Piers and brackets do the trick
Brochu started by driving a sample pier. The bearing capacity of a helical pier is determined by the diameter of the helix and the measured torque required to drive the pier. With Leasure’s specs and the info from the test pier, the TMP engineer was able to design a system and tell Brochu the torque he needed to achieve during installation. Our site, like much of Portland, Maine, is marine clay, so we hit the torque relatively quickly. In sandier or unstable soil, you might have to add extensions to the pier to drive deep enough to achieve the required torque.
Based on the results of the test pier, the TMP engineer determined that we would need 12 piers with 12-in. helixes driven about 10 ft. deep. To prepare for the work, we rented a small excavator and dug a 2-ft.-deep trench along the two bearing walls, the front and back of the house. This allowed us to keep the piers and brackets hidden below grade when we backfilled.
Next Brochu and crew showed up with their hydraulic driver and the piers. To stay tight to the foundation, they drove the piers at a slight angle, and then pushed the tops toward the foundation when they’d reached the depth they needed. They slid brackets over the tops of the piers and, maintaining pressure on the piers with the driver, bolted the brackets to the foundation walls. Brochu recorded all the torque readings on each pier in case anyone needs documentation in the future.
If we’d had to lift any sections of the foundation, at this point they would have bolted temporary plates above the piers and used regular hydraulic bottle jacks set on top of the piers to push the house up. But because there were no signs of movement, we were just shoring up in preparation for the increased load of the second-floor addition.

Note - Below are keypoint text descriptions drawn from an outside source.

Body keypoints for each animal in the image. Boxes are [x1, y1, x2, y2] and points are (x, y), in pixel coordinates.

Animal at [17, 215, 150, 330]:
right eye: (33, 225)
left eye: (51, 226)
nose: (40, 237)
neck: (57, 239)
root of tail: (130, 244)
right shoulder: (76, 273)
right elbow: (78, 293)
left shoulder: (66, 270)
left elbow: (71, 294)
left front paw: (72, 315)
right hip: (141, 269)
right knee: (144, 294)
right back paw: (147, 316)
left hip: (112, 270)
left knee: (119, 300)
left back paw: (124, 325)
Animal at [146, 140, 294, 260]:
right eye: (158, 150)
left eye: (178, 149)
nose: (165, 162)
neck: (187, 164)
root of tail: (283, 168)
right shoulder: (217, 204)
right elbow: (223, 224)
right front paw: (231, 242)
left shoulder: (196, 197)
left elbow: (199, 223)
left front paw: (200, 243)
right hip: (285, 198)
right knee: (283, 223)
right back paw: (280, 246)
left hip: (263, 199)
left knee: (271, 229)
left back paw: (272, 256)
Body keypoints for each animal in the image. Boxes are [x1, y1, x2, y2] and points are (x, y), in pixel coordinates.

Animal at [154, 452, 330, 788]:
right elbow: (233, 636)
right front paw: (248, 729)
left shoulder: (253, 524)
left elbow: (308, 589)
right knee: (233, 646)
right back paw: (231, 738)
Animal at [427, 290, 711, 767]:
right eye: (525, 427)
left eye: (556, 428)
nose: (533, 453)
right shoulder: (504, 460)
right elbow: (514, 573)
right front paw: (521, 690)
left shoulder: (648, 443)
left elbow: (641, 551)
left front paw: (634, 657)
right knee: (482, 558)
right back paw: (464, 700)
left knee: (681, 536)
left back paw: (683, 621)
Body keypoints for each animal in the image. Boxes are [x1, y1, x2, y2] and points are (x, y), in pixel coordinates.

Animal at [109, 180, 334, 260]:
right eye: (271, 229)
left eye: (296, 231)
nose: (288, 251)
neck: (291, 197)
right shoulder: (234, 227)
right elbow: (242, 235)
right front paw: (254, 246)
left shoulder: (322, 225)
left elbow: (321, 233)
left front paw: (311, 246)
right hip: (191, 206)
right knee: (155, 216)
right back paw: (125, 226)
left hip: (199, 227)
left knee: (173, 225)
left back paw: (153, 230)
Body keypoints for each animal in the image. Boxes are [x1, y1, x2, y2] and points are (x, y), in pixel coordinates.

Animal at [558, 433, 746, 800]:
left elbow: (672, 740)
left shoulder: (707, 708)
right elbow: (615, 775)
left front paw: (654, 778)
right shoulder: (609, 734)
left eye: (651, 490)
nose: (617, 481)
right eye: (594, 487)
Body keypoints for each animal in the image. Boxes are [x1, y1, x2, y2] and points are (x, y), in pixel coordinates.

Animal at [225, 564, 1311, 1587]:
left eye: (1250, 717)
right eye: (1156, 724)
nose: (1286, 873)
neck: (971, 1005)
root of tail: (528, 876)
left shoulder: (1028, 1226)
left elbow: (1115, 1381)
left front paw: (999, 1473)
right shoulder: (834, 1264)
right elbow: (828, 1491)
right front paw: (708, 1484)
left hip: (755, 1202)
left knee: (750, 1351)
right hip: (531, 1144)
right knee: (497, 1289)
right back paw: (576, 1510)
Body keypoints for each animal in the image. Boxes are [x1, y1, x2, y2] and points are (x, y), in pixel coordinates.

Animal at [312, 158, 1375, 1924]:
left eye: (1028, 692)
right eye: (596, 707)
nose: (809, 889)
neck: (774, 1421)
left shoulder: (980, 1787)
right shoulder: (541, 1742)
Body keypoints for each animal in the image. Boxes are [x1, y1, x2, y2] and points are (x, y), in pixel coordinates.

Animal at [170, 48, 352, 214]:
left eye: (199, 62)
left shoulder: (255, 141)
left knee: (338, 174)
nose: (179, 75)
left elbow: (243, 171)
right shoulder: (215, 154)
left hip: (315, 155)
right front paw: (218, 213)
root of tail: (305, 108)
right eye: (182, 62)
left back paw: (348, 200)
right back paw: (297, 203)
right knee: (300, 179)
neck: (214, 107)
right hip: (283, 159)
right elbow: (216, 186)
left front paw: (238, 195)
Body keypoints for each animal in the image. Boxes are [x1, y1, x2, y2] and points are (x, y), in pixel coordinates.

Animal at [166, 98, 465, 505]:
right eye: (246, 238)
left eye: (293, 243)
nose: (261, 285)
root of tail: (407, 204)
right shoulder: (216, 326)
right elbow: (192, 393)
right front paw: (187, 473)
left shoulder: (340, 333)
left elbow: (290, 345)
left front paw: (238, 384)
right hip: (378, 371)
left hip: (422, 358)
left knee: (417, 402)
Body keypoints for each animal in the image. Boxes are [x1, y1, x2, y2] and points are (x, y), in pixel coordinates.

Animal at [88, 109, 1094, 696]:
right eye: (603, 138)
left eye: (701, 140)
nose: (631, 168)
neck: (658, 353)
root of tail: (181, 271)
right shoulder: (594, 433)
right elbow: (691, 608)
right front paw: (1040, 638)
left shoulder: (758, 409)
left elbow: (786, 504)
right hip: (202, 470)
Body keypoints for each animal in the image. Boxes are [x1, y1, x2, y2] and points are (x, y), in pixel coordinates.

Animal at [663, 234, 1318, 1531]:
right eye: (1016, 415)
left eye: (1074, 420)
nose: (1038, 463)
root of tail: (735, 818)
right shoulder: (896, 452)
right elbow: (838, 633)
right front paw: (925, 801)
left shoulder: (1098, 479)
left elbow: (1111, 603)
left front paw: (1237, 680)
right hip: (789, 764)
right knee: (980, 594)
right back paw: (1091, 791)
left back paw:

Once all the brackets were bolted on, the crew cut off the pier flush with the top of the bracket and welded the piers to the brackets. We then backfilled and were able to proceed with the job. Other than the fresh excavation, no hints of the work done remained.
Versatile and cost effective
This house had a specific problem for us to solve, but you can use this helical-pier technique to repair other foundation systems as well. Slabs on grade are relatively easy. Block walls are harder because you need to attach to the footings, since the block itself will separate if you lift from them. As I mentioned, you can also use helical piers to lift and level foundations.
On the project shown here, the cost of the work was about $14,000. That included renting an excavator, setting the piers, and digging and backfilling the trenches. We saved time and didn’t have to pour any concrete, and perhaps the most helpful thing was that we didn’t disturb the interior at all.
Dan Kolbert is a builder and remodeler in Portland, Maine. Photos by Scott Gibson.